By Kim Lemmon, Ohio’s Country Journal
Apparently my friends weren’t the only Ohioans to have large wild canines running around on their property. Not only was my blog about a Coy Wolf sighting widely read, but we also received some interesting new information and photographs from readers.
Unfortunately, Tyler McMillen also has large wild canines causing problems on his family’s farm near Granville and on the hunting preserves and cattle farms where he works in Morrow, Delaware and Knox counties. The cattle farm in Morrow County had coyotes attack and kill livestock this fall.
“They killed a two-day-old calf on Oct. 24,” he said. “Damages that have been done are luckily just the one calf, but we calve year around! I’m getting worried of what might happen in the cold weather when the ‘yotes get hungry.”
It is not surprising that livestock has been killed when you look at his photos from his trail cameras and you see the number and size of the coyotes working together.
“Eleven trail cameras have picked up multiple pictures of the rascals prowling around, and I believe that their population numbers are on the rise,” he said.
To date, Tyler has managed to eliminate five coyotes.

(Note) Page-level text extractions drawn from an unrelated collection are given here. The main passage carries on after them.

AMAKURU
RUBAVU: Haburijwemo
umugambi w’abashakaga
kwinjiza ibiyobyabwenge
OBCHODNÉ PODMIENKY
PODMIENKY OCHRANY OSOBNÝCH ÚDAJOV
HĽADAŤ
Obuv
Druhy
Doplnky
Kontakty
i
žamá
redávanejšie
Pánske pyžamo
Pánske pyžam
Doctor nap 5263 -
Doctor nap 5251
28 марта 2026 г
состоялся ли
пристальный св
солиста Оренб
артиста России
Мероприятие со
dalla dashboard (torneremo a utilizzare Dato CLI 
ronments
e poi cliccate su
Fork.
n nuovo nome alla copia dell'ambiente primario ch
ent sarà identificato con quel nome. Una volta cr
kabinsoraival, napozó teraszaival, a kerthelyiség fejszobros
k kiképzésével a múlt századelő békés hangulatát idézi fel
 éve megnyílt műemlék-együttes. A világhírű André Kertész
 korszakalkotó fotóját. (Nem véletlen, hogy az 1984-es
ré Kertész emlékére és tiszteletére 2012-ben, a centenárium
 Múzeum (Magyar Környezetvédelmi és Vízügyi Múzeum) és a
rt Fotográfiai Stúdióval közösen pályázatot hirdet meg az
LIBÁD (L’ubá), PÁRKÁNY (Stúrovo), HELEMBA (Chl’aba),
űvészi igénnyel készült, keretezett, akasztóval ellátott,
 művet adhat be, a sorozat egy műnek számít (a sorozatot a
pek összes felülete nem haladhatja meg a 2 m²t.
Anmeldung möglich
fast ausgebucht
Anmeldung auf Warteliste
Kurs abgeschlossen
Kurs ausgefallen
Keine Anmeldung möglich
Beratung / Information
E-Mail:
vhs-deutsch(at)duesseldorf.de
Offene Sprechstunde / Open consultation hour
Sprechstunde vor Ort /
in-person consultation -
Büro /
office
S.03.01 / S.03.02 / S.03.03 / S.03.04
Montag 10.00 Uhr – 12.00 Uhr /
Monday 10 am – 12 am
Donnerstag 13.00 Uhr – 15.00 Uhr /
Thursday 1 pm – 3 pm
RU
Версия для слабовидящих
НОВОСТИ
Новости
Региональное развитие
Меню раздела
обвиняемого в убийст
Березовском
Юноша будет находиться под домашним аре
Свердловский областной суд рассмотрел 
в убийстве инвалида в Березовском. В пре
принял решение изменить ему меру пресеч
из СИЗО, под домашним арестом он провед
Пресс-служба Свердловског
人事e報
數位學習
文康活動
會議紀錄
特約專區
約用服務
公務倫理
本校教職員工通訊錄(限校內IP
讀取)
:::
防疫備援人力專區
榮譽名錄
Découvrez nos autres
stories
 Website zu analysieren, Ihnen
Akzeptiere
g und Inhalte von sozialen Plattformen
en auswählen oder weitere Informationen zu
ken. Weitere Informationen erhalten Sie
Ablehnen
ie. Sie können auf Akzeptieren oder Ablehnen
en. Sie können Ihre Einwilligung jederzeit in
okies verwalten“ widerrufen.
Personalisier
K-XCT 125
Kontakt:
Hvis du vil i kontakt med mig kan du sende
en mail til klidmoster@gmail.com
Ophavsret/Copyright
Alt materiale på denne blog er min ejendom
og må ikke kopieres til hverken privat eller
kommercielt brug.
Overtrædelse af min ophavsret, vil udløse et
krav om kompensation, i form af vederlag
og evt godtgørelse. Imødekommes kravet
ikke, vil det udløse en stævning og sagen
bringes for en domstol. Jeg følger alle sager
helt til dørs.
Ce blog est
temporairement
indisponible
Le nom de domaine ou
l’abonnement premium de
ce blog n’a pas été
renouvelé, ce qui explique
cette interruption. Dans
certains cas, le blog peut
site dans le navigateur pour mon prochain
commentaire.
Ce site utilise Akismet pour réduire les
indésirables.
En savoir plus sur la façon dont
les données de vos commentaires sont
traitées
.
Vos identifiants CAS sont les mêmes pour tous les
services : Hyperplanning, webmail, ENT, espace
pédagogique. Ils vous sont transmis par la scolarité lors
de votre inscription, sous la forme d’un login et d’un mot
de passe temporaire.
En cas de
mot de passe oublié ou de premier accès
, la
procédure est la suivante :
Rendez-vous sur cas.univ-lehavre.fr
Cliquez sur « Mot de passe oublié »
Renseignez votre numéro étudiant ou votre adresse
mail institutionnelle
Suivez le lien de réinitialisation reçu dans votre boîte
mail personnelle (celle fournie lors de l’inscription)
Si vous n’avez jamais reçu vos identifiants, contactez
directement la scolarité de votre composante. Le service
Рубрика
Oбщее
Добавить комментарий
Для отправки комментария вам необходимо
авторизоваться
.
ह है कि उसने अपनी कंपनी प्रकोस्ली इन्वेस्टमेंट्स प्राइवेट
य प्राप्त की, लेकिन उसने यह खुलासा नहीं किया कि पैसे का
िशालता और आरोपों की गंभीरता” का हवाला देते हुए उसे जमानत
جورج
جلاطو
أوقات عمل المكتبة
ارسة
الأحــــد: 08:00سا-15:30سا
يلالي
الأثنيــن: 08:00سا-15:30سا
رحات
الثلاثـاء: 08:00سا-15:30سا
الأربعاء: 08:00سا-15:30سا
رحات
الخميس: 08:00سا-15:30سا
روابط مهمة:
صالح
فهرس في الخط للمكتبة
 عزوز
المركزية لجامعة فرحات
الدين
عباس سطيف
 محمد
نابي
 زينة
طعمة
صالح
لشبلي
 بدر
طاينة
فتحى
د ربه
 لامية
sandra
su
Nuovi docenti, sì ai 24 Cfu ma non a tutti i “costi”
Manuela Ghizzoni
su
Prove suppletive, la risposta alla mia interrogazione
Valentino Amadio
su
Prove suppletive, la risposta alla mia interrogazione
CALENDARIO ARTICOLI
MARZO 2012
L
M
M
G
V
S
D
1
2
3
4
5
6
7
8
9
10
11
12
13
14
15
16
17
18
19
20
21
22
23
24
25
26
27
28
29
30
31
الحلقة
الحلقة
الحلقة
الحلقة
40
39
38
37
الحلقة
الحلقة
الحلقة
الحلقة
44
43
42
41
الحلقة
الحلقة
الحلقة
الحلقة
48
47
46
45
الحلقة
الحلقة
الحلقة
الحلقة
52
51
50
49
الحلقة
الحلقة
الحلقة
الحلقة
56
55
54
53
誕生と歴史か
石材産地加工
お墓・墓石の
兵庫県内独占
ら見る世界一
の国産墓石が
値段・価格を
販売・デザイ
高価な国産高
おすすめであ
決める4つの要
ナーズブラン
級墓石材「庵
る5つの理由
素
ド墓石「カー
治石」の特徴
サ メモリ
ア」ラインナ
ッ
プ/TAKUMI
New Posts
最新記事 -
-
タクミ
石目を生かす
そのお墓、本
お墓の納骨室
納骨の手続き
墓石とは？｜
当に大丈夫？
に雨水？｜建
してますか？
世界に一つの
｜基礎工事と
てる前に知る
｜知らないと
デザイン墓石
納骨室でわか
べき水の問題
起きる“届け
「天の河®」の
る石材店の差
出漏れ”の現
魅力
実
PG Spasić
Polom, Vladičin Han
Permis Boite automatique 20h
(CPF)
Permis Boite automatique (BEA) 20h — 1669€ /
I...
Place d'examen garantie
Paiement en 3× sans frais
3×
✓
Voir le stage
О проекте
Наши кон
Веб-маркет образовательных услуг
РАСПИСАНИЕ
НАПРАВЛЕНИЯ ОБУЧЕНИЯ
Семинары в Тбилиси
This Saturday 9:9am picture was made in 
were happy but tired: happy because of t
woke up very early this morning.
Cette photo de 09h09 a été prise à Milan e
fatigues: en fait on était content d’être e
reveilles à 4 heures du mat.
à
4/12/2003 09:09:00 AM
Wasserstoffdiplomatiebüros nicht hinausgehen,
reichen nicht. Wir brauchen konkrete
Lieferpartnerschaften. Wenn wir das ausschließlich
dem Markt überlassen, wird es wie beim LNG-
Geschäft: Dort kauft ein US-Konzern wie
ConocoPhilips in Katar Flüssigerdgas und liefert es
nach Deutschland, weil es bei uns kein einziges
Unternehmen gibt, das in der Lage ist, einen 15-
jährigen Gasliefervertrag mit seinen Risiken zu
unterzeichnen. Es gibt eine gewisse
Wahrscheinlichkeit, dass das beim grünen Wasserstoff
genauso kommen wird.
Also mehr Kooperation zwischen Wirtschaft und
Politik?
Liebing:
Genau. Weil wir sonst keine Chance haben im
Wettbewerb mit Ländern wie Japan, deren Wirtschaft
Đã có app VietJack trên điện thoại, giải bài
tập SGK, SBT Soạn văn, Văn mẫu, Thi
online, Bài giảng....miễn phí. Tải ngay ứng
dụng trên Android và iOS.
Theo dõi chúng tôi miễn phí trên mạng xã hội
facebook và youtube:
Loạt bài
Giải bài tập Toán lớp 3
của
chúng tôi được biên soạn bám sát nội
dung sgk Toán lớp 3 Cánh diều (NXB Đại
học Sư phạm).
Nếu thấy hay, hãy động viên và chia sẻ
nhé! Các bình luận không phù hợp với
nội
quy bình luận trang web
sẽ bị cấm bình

“They are very smart,” he said.
With so many more Ohioans reporting coyote and other large wild canines near their homes and livestock, it might be time to review OSU Exensions fact sheet “Preventing and Controlling Coyote Problems.”
Did you know that coyotes are not native to Ohio? According to the fact sheet, they entered the Buckeye state in 1919.
“The immigration of coyotes into Ohio is part of a natural range expansion into eastern states following the removal of wolves and fragmentation of forests for agriculture,” the fact sheet reads.
More interesting facts from the fact sheet:
“Mating takes place January through March, with a peak in February. During this time coyote packs increase their territorial behavior. They maintain their high degree of territorial defense through April, when pups are born to the alpha pair.
Livestock depredation often peaks during spring because of the availability of lambs and calves, which coincides with an increase in energy demands for alpha pairs raising newborn pups. Studies have shown that resident coyotes usually have little interest in livestock until a litter is born. The alpha pair is usually responsible for most predation events within a territory.
As with all nuisance wildlife problems and damage concerns, an integrated management plan is most successful when it combines tolerance, prevention, and control.”
For controlling the populations and damage caused by coyotes, the fact sheet suggests special fencing techniques, modifying livestock movement to decrease their territorial overlap with coyote habitat during peak seasons, using guard animals, employing scare tactics, and integrating trapping and shooting.
The complete fact sheet can be downloaded in a pdf format at ohioline.osu.edu/w-fact/pdf/0004.pdf. Follow its tips to help ensure your pets and livestock stay safe during the upcoming mating and pup rearing seasons.